The Israelis have to cleverly expose the myth of Muslim compliance to a US president who is intoxicated with the hope that the applause of Riyadh would continue during his presidency. It will not. The more pervasive myth that is perpetrated by the Arab states is that the “core issue” that underscores the Arab-Israeli conflict is the Palestinian issue. It is a lie as transparent as the fact that the entire Arab world refuses to recognize Israel’s right to exist as a Jewish State. Abbas’s PA confirmed as much the day before the Trump visit, as it competes with Hamas for the hearts and minds of its citizens. It is a lie as transparent as the misbegotten belief that the Muslims would partner with the US to combat terrorism. Many, after all, still sponsor it.
The Muslim leaders who politely tolerated Trump’s remarks represent a block of nations where there are no free elections, no freedom of speech, where the violation of basic human rights is the rule rather than the exception, where corruption is endemic, and where non-Muslim religious life is less often tolerated than it is persecuted.
American common sense is sacrificed on the altar of expectation. Rather like the mosquito in a nudist camp, advocates of Israel, the only democracy in the Middle East, know what they need to do, but don’t know where to begin. Donald Trump’s advisors have misled him to believe that it began in Riyadh, in May 2017. It did not.
Just imagine. Asking the Islamic world to serve as agents against terror! Was the Obama promise that the Islamic Republic of Iran could be trusted to work to prevent a military nuclear capability any more unrealistic? Hell, why didn’t someone think to recruit Charles Manson to a neighborhood crime watch?
Fifty-plus Muslim entities, representing an Islamic world with a history of terror that requires several volumes to catalog. Fine print, single spaced. And Team Trump is willing to bet his presidential reputation on it. Really? It raises one’s eyebrows, and reminds us that the only lesson of history is that there seem to be no lessons to be learned from history.

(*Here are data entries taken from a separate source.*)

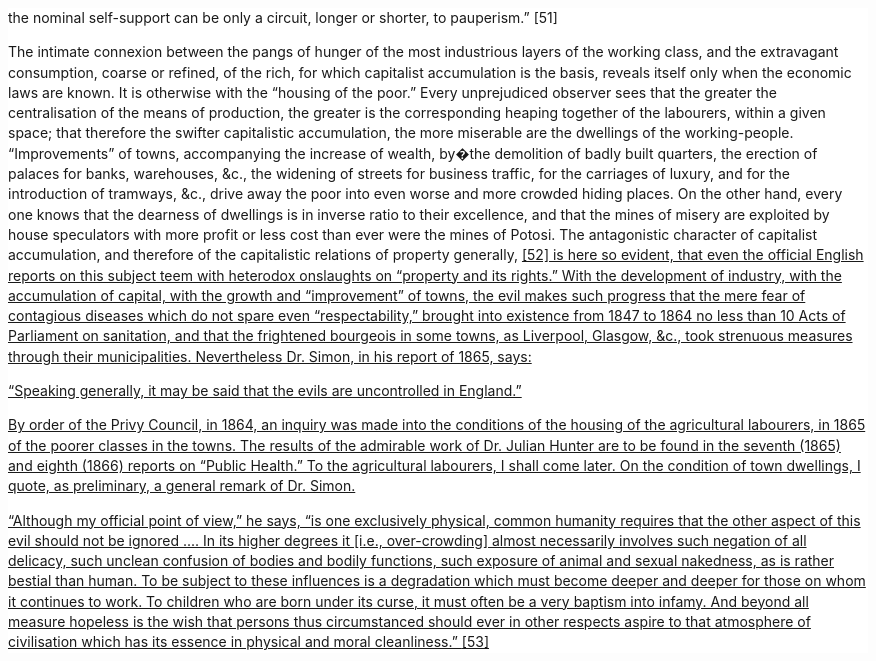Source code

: the nominal self-support can be only a circuit, longer or shorter, to
pauperism.&rdquo; [51]

The intimate connexion between the pangs of hunger of the most industrious
layers of the working class, and the extravagant consumption, coarse or
refined, of the rich, for which capitalist accumulation is the basis, reveals
itself only when the economic laws are known. It is otherwise with the
&ldquo;housing of the poor.&rdquo; Every unprejudiced observer sees that the
greater the centralisation of the means of production, the greater is the
corresponding heaping together of the labourers, within a given space; that
therefore the swifter capitalistic accumulation, the more miserable are the
dwellings of the working-people. &ldquo;Improvements&rdquo; of towns,
accompanying the increase of wealth, by�the
demolition of badly built quarters, the erection of palaces for banks,
warehouses, &amp;c., the widening of streets for business traffic, for the
carriages of luxury, and for the introduction of tramways, &amp;c., drive away
the poor into even worse and more crowded hiding places. On the other hand,
every one knows that the dearness of dwellings is in inverse ratio to their
excellence, and that the mines of misery are exploited by house speculators
with more profit or less cost than ever were the mines of Potosi. The
antagonistic character of capitalist accumulation, and therefore of the
capitalistic relations of property generally, <a
href="#n52">[52] is here so evident, that even the official English
reports on this subject teem with heterodox onslaughts on &ldquo;property and
its rights.&rdquo; With the development of industry, with the accumulation of
capital, with the growth and &ldquo;improvement&rdquo; of towns, the evil makes
such progress that the mere fear of contagious diseases which do not spare even
&ldquo;respectability,&rdquo; brought into existence from 1847 to 1864 no less
than 10 Acts of Parliament on sanitation, and that the frightened bourgeois in
some towns, as Liverpool, Glasgow, &amp;c., took strenuous measures through
their municipalities. Nevertheless Dr. Simon, in his report of 1865, says:

&ldquo;Speaking generally, it may be said that the evils are
uncontrolled in England.&rdquo;

By order of the Privy Council, in 1864, an inquiry was made into the
conditions of the housing of the agricultural labourers, in 1865 of the poorer
classes in the towns. The results of the admirable work of Dr. Julian Hunter
are to be found in the seventh (1865) and eighth (1866) reports on
&ldquo;Public Health.&rdquo; To the agricultural labourers, I shall come later.
On the condition of town dwellings, I quote, as preliminary, a general remark
of Dr. Simon.

&ldquo;Although my official point of view,&rdquo; he says,
&ldquo;is one exclusively physical, common humanity requires that the other
aspect of this evil should not be ignored .... In its higher
degrees it [i.e., over-crowding] almost necessarily involves such
negation of all delicacy, such unclean confusion of bodies and bodily
functions, such exposure of animal and sexual nakedness, as is rather bestial
than human. To be subject to these influences is a degradation which must
become deeper and deeper for those on whom it continues to work. To children
who are born under its curse, it must often be a very baptism into infamy. And
beyond all measure hopeless is the wish that persons thus circumstanced should
ever in other respects aspire to that atmosphere of civilisation which has its
essence in physical and moral cleanliness.&rdquo; <a
href="#n53">[53]  
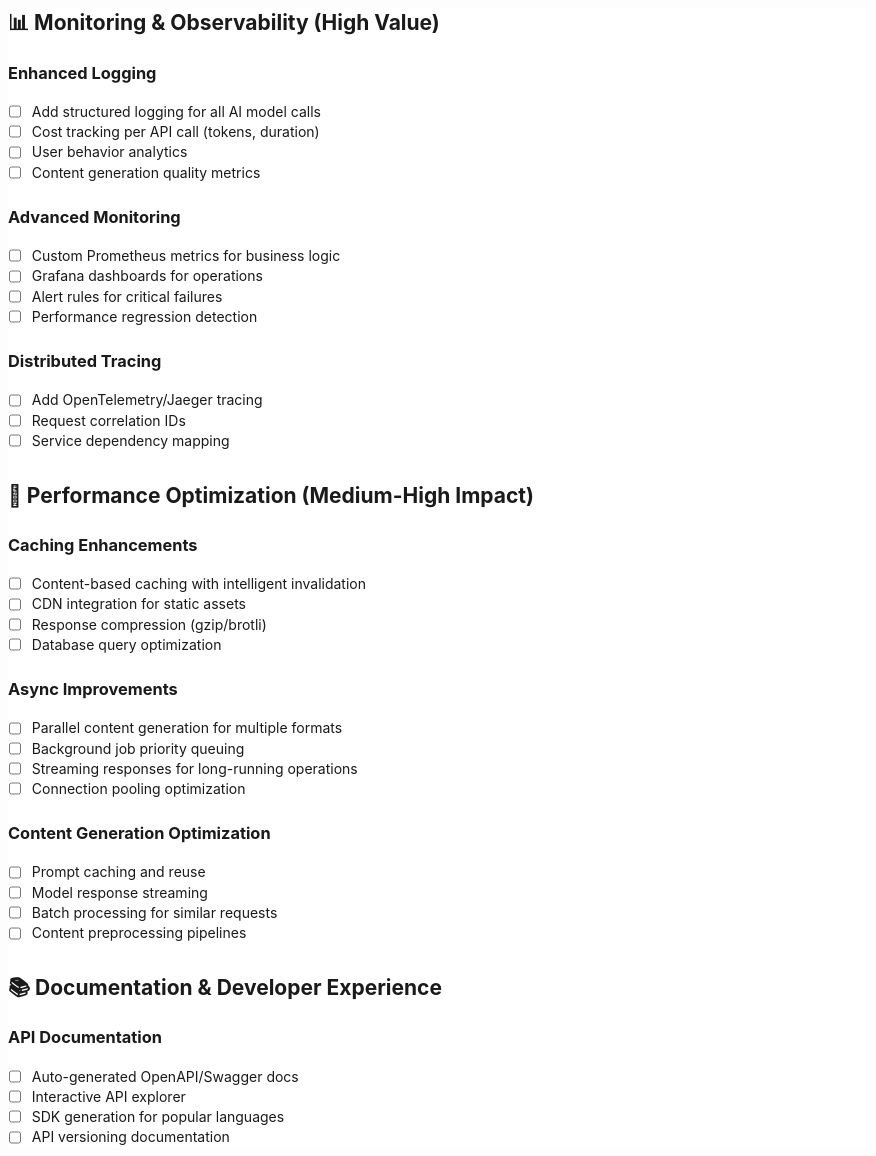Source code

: ## 📊 **Monitoring & Observability** (High Value)

### Enhanced Logging
- [ ] Add structured logging for all AI model calls
- [ ] Cost tracking per API call (tokens, duration)
- [ ] User behavior analytics
- [ ] Content generation quality metrics

### Advanced Monitoring
- [ ] Custom Prometheus metrics for business logic
- [ ] Grafana dashboards for operations
- [ ] Alert rules for critical failures
- [ ] Performance regression detection

### Distributed Tracing
- [ ] Add OpenTelemetry/Jaeger tracing
- [ ] Request correlation IDs
- [ ] Service dependency mapping

## 🚀 **Performance Optimization** (Medium-High Impact)

### Caching Enhancements
- [ ] Content-based caching with intelligent invalidation
- [ ] CDN integration for static assets
- [ ] Response compression (gzip/brotli)
- [ ] Database query optimization

### Async Improvements
- [ ] Parallel content generation for multiple formats
- [ ] Background job priority queuing
- [ ] Streaming responses for long-running operations
- [ ] Connection pooling optimization

### Content Generation Optimization
- [ ] Prompt caching and reuse
- [ ] Model response streaming
- [ ] Batch processing for similar requests
- [ ] Content preprocessing pipelines

## 📚 **Documentation & Developer Experience**

### API Documentation
- [ ] Auto-generated OpenAPI/Swagger docs
- [ ] Interactive API explorer
- [ ] SDK generation for popular languages
- [ ] API versioning documentation
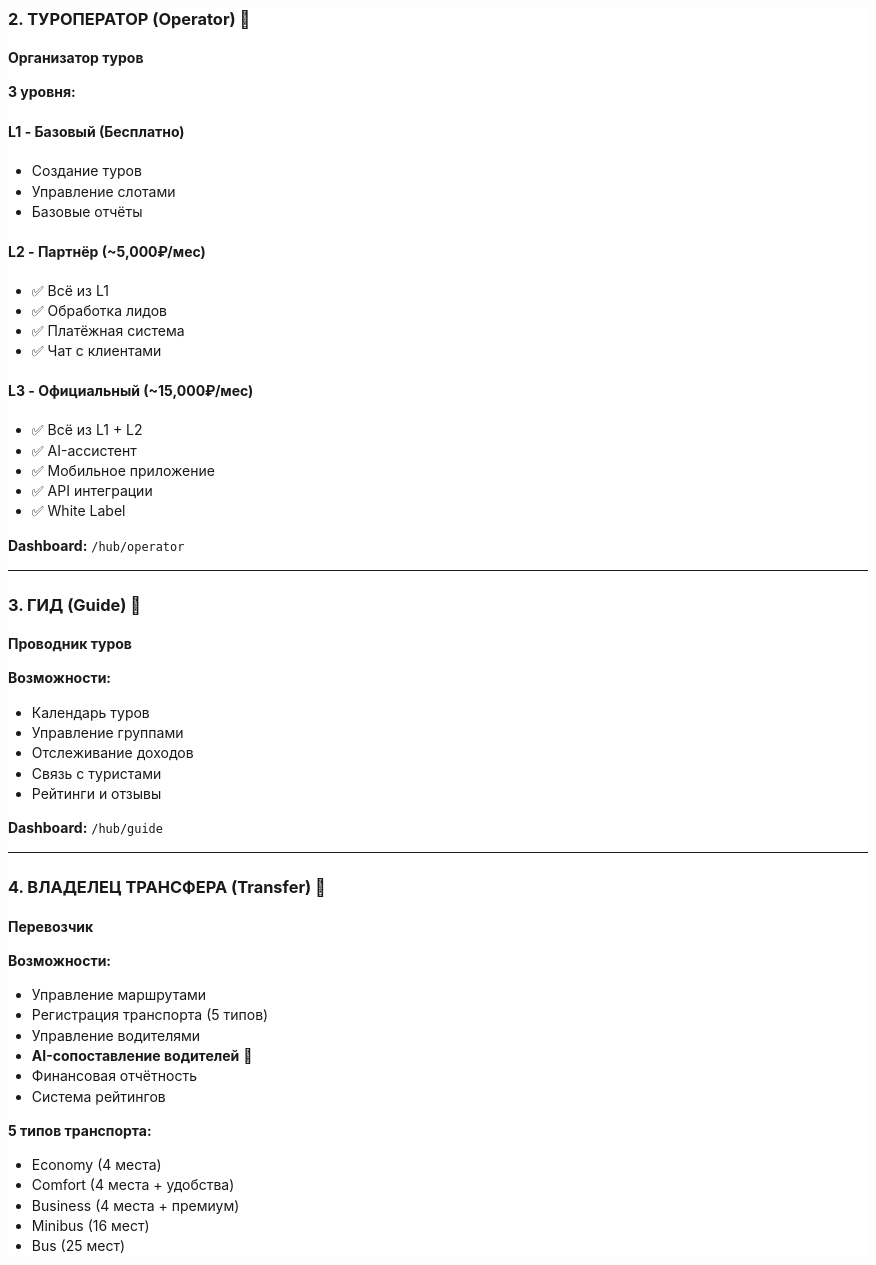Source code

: ### **2. ТУРОПЕРАТОР (Operator)** 🏢
**Организатор туров**

**3 уровня:**

#### **L1 - Базовый** (Бесплатно)
- Создание туров
- Управление слотами
- Базовые отчёты

#### **L2 - Партнёр** (~5,000₽/мес)
- ✅ Всё из L1
- ✅ Обработка лидов
- ✅ Платёжная система
- ✅ Чат с клиентами

#### **L3 - Официальный** (~15,000₽/мес)
- ✅ Всё из L1 + L2
- ✅ AI-ассистент
- ✅ Мобильное приложение
- ✅ API интеграции
- ✅ White Label

**Dashboard:** `/hub/operator`

---

### **3. ГИД (Guide)** 🎒
**Проводник туров**

**Возможности:**
- Календарь туров
- Управление группами
- Отслеживание доходов
- Связь с туристами
- Рейтинги и отзывы

**Dashboard:** `/hub/guide`

---

### **4. ВЛАДЕЛЕЦ ТРАНСФЕРА (Transfer)** 🚗
**Перевозчик**

**Возможности:**
- Управление маршрутами
- Регистрация транспорта (5 типов)
- Управление водителями
- **AI-сопоставление водителей** 🤖
- Финансовая отчётность
- Система рейтингов

**5 типов транспорта:**
- Economy (4 места)
- Comfort (4 места + удобства)
- Business (4 места + премиум)
- Minibus (16 мест)
- Bus (25 мест)
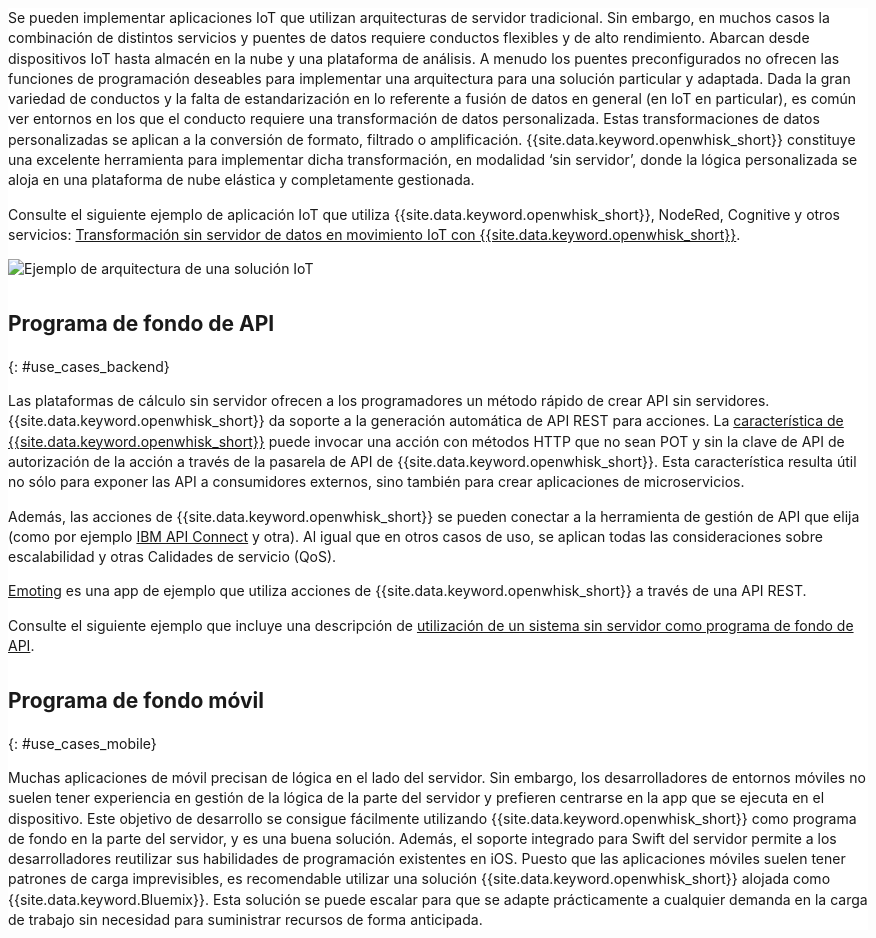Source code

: Se pueden implementar aplicaciones IoT que utilizan arquitecturas de servidor tradicional. Sin embargo, en muchos casos la combinación de distintos servicios y puentes de datos requiere conductos flexibles y de alto rendimiento. Abarcan desde dispositivos IoT hasta almacén en la nube y una plataforma de análisis. A menudo los puentes preconfigurados no ofrecen las funciones de programación deseables para implementar una arquitectura para una solución particular y adaptada. Dada la gran variedad de conductos y la falta de estandarización en lo referente a fusión de datos en general (en IoT en particular), es común ver entornos en los que el conducto requiere una transformación de datos personalizada. Estas transformaciones de datos personalizadas se aplican a la conversión de formato, filtrado o amplificación. {{site.data.keyword.openwhisk_short}} constituye una excelente herramienta para implementar dicha transformación, en modalidad ‘sin servidor’, donde la lógica personalizada se aloja en una plataforma de nube elástica y completamente gestionada.

Consulte el siguiente ejemplo de aplicación IoT que utiliza {{site.data.keyword.openwhisk_short}}, NodeRed, Cognitive y otros servicios: [Transformación sin servidor de datos en movimiento IoT con {{site.data.keyword.openwhisk_short}}](https://medium.com/openwhisk/serverless-transformation-of-iot-data-in-motion-with-openwhisk-272e36117d6c).

![Ejemplo de arquitectura de una solución IoT](images/IoT_solution_architecture_example.png)

## Programa de fondo de API
{: #use_cases_backend}

Las plataformas de cálculo sin servidor ofrecen a los programadores un método rápido de crear API sin servidores. {{site.data.keyword.openwhisk_short}} da soporte a la generación automática de API REST para acciones. La
[característica de {{site.data.keyword.openwhisk_short}}](/docs/openwhisk?topic=cloud-functions-apigateway) puede invocar una acción con métodos HTTP que no sean POT y sin la clave de API de autorización de la acción a través de la pasarela de API de
{{site.data.keyword.openwhisk_short}}. Esta característica resulta útil no sólo para exponer las API a consumidores externos, sino también para crear aplicaciones de microservicios.

Además, las acciones de {{site.data.keyword.openwhisk_short}} se pueden conectar a la herramienta de gestión de API que elija (como por ejemplo [IBM API Connect](https://www-03.ibm.com/software/products/en/api-connect) y otra). Al igual que en otros casos de uso, se aplican todas las consideraciones sobre escalabilidad y otras Calidades de servicio (QoS).

[Emoting](https://github.com/IBM-Cloud/openwhisk-emoting) es una app de ejemplo que utiliza acciones de {{site.data.keyword.openwhisk_short}} a través de una API REST.

Consulte el siguiente ejemplo que incluye una descripción de [utilización de un sistema sin servidor como programa de fondo de API](https://martinfowler.com/articles/serverless.html#ACoupleOfExamples).

## Programa de fondo móvil
{: #use_cases_mobile}

Muchas aplicaciones de móvil precisan de lógica en el lado del servidor. Sin embargo, los desarrolladores de entornos móviles no suelen tener experiencia en gestión de la lógica de la parte del servidor y prefieren centrarse en la app que se ejecuta en el dispositivo. Este objetivo de desarrollo se consigue fácilmente utilizando {{site.data.keyword.openwhisk_short}} como programa de fondo en la parte del servidor, y es una buena solución. Además, el soporte integrado para Swift del servidor permite a los desarrolladores reutilizar sus habilidades de programación existentes en iOS. Puesto que las aplicaciones móviles suelen tener patrones de carga imprevisibles, es recomendable utilizar una solución {{site.data.keyword.openwhisk_short}} alojada como {{site.data.keyword.Bluemix}}. Esta solución se puede escalar para que se adapte prácticamente a cualquier demanda en la carga de trabajo sin necesidad para suministrar recursos de forma anticipada.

With apologies to Mark Twain and his comment about newspapers, we paraphrase: “If you didn’t read the Koran, you are uninformed; If you spoke to Abbas, or Abdullah, or King Salman, you are misinformed.”
But, if you did read the Koran, you are fully informed. And history will not be kind.
The clash between Islam and western civilization is undeniable, unless you suspend objectivity. During the festivities the evening prior to the speech, the president and Secretary of State Rex Tillerson each danced with a ceremonial sword in hand, as did their moderate hosts. They are the same scimitar sabres used to behead Saudi citizens on a regular basis – a policy that was resumed when the president continued with the second stage of his foreign excursion.
In 2016, candidate Donald Trump offered that “radical Islam is anti-woman, anti-gay, and anti-American,” and referred to Islam as “a hateful foreign ideology.” Oscar Wilde infamously said: “The only way to get rid of temptation is to yield to it.” President Trump, a good man who is not accepting reality, has taken it a bit further: the only way to defeat terrorists is to partner with them. Just study the roster of those who attended. Has that populist and unapologetic common sense that set candidate Trump apart vanished, lost to a false applause?
He was right about one thing. It is a struggle between good and evil. Yes, the irony was hard to miss.
Meir Jolovitz is a past national executive director of the Zionist Organization of America, and formerly associated with the Institute for Advanced Strategic and Political Studies.